**SET EXERCISE:**
Can you print the listing from its first line through the line containing "scientific name: Calosoma angulatum", including both ends, with every line unchanged?

(Data entries)
++++

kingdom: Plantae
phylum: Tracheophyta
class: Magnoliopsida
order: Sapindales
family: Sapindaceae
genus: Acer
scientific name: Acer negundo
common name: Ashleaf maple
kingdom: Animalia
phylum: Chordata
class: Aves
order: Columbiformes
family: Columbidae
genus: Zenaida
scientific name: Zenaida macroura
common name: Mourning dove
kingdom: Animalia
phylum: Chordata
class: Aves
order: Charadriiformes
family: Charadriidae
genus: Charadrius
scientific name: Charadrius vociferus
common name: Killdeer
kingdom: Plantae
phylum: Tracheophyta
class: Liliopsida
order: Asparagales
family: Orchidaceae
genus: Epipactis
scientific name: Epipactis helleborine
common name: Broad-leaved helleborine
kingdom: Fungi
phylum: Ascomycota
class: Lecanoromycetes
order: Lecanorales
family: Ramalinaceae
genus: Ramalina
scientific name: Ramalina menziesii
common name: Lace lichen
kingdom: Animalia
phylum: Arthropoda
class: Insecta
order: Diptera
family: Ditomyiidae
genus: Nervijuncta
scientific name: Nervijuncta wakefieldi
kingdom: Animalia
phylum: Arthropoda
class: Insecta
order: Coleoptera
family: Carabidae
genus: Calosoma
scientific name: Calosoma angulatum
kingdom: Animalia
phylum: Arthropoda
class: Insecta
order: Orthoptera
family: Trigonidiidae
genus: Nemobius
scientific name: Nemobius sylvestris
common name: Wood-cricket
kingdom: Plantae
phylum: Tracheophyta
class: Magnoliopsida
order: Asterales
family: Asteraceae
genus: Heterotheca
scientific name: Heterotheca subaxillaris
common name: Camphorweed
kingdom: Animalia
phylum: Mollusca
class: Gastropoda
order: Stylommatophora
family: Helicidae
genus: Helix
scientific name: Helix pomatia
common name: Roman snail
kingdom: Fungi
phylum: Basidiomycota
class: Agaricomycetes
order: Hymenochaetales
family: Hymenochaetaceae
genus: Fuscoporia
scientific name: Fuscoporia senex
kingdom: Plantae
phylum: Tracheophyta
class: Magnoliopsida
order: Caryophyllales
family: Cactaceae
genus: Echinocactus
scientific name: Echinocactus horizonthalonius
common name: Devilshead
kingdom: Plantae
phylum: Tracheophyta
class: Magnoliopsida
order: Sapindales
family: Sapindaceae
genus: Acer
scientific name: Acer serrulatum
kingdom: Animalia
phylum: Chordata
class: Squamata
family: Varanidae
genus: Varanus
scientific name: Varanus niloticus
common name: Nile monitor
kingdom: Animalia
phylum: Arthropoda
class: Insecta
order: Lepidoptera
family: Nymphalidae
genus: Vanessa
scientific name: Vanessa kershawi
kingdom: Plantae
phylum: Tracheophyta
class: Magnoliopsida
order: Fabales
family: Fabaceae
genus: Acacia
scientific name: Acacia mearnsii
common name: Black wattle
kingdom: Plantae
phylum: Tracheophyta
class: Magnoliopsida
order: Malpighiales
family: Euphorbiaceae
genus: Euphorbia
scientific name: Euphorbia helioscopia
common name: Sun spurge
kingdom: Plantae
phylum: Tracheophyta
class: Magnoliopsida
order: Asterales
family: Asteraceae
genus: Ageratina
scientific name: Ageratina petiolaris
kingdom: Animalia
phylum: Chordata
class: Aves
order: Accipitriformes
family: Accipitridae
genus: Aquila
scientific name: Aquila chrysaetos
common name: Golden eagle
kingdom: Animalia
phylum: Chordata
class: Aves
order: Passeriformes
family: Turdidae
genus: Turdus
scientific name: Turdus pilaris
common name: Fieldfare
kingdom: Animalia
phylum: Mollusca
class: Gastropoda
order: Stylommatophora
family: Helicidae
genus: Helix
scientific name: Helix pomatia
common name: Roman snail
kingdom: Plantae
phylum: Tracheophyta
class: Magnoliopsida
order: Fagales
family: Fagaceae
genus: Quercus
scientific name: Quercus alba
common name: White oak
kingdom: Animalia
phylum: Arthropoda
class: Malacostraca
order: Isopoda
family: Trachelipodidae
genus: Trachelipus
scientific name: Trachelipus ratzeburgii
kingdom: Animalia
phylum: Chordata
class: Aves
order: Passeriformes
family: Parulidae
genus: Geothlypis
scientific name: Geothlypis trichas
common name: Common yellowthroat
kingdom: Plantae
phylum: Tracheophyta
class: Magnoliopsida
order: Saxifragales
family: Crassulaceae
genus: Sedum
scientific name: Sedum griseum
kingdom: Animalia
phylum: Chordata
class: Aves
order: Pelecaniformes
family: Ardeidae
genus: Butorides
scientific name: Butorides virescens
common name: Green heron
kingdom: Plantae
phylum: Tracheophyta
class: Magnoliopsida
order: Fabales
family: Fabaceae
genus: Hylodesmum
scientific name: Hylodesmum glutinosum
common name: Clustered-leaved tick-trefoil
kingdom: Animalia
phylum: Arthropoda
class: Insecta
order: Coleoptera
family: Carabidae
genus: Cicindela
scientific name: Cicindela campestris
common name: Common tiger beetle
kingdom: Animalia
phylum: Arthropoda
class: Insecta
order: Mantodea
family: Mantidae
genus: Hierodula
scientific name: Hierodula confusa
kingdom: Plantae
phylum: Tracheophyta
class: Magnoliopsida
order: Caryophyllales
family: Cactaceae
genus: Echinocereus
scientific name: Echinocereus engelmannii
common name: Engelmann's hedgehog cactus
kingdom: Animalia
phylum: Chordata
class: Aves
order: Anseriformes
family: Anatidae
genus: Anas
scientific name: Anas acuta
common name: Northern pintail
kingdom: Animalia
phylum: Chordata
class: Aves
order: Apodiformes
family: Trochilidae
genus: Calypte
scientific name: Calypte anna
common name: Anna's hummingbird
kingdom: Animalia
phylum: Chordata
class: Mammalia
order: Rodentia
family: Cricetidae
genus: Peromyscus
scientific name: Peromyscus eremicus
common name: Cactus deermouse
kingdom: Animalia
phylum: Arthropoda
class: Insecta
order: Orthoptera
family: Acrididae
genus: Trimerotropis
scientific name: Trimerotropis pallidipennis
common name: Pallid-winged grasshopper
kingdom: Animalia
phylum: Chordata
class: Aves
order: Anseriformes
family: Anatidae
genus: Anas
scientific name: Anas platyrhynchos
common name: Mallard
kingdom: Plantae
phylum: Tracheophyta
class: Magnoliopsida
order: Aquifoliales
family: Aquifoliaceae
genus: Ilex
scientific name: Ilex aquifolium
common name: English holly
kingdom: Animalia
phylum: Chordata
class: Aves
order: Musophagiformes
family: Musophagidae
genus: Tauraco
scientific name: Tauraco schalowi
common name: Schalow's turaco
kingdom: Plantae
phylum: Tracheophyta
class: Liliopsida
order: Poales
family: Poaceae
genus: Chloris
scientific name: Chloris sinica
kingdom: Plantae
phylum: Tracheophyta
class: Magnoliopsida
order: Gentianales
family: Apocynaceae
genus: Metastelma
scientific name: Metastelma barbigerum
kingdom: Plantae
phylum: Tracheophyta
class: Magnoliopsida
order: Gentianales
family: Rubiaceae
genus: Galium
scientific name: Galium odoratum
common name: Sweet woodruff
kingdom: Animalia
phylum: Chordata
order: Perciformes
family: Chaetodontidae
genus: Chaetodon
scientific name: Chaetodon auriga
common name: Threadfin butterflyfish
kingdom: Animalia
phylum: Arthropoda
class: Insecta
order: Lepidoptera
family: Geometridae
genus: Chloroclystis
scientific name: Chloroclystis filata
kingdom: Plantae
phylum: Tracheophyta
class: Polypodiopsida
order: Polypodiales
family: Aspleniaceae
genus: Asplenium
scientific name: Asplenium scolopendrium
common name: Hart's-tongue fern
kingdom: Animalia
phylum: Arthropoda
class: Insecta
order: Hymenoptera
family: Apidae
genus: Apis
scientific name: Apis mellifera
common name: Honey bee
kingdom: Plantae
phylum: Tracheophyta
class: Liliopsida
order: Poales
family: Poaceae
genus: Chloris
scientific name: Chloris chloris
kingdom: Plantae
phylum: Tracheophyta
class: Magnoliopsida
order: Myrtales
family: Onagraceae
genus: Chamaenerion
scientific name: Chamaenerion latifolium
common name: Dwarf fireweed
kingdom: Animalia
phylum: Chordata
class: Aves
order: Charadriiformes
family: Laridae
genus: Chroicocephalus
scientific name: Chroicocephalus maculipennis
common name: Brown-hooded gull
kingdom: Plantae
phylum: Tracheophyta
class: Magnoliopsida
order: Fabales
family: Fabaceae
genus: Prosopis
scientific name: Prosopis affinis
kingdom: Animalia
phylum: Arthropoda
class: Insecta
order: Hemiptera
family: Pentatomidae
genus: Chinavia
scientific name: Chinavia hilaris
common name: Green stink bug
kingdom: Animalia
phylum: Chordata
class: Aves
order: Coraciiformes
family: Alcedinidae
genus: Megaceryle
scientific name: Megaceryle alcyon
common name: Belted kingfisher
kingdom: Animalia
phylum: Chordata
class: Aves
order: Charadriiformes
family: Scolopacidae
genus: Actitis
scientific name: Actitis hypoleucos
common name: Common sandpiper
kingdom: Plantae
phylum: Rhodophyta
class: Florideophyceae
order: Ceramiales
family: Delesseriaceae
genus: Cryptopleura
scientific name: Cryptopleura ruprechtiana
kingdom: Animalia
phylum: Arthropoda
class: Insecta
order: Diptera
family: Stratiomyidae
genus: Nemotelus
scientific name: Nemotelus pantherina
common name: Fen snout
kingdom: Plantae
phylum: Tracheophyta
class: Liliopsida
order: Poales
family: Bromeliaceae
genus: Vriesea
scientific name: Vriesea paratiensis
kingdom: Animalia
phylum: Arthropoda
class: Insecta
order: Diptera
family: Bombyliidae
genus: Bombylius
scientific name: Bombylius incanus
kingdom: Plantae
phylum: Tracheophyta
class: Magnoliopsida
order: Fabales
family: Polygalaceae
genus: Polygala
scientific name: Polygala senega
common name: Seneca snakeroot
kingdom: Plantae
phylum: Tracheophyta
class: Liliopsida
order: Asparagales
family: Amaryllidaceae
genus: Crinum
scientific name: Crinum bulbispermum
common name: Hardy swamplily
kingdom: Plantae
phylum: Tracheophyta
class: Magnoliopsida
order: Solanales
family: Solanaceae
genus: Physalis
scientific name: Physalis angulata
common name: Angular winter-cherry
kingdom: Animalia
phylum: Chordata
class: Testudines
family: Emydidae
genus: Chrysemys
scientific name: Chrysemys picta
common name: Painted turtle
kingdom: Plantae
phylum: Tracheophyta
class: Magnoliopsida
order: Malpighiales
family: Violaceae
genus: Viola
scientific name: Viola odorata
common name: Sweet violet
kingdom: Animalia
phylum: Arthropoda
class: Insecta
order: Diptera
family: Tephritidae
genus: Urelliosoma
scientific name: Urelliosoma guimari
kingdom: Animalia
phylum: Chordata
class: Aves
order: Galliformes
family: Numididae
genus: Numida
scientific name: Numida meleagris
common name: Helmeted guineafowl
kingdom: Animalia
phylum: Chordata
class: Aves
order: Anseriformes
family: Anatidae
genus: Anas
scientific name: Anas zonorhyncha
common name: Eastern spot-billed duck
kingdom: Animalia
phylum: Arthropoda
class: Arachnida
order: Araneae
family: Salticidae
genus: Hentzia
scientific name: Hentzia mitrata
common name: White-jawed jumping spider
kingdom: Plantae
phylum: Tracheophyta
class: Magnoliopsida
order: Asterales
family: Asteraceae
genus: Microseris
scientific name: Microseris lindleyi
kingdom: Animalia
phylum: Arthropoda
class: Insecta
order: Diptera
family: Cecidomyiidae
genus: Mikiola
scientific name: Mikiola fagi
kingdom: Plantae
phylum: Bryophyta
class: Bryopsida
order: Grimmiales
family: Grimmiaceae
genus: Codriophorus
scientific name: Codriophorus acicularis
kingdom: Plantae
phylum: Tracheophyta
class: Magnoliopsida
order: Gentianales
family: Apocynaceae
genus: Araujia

++++

**FULL OUTPUT:**
kingdom: Plantae
phylum: Tracheophyta
class: Magnoliopsida
order: Sapindales
family: Sapindaceae
genus: Acer
scientific name: Acer negundo
common name: Ashleaf maple
kingdom: Animalia
phylum: Chordata
class: Aves
order: Columbiformes
family: Columbidae
genus: Zenaida
scientific name: Zenaida macroura
common name: Mourning dove
kingdom: Animalia
phylum: Chordata
class: Aves
order: Charadriiformes
family: Charadriidae
genus: Charadrius
scientific name: Charadrius vociferus
common name: Killdeer
kingdom: Plantae
phylum: Tracheophyta
class: Liliopsida
order: Asparagales
family: Orchidaceae
genus: Epipactis
scientific name: Epipactis helleborine
common name: Broad-leaved helleborine
kingdom: Fungi
phylum: Ascomycota
class: Lecanoromycetes
order: Lecanorales
family: Ramalinaceae
genus: Ramalina
scientific name: Ramalina menziesii
common name: Lace lichen
kingdom: Animalia
phylum: Arthropoda
class: Insecta
order: Diptera
family: Ditomyiidae
genus: Nervijuncta
scientific name: Nervijuncta wakefieldi
kingdom: Animalia
phylum: Arthropoda
class: Insecta
order: Coleoptera
family: Carabidae
genus: Calosoma
scientific name: Calosoma angulatum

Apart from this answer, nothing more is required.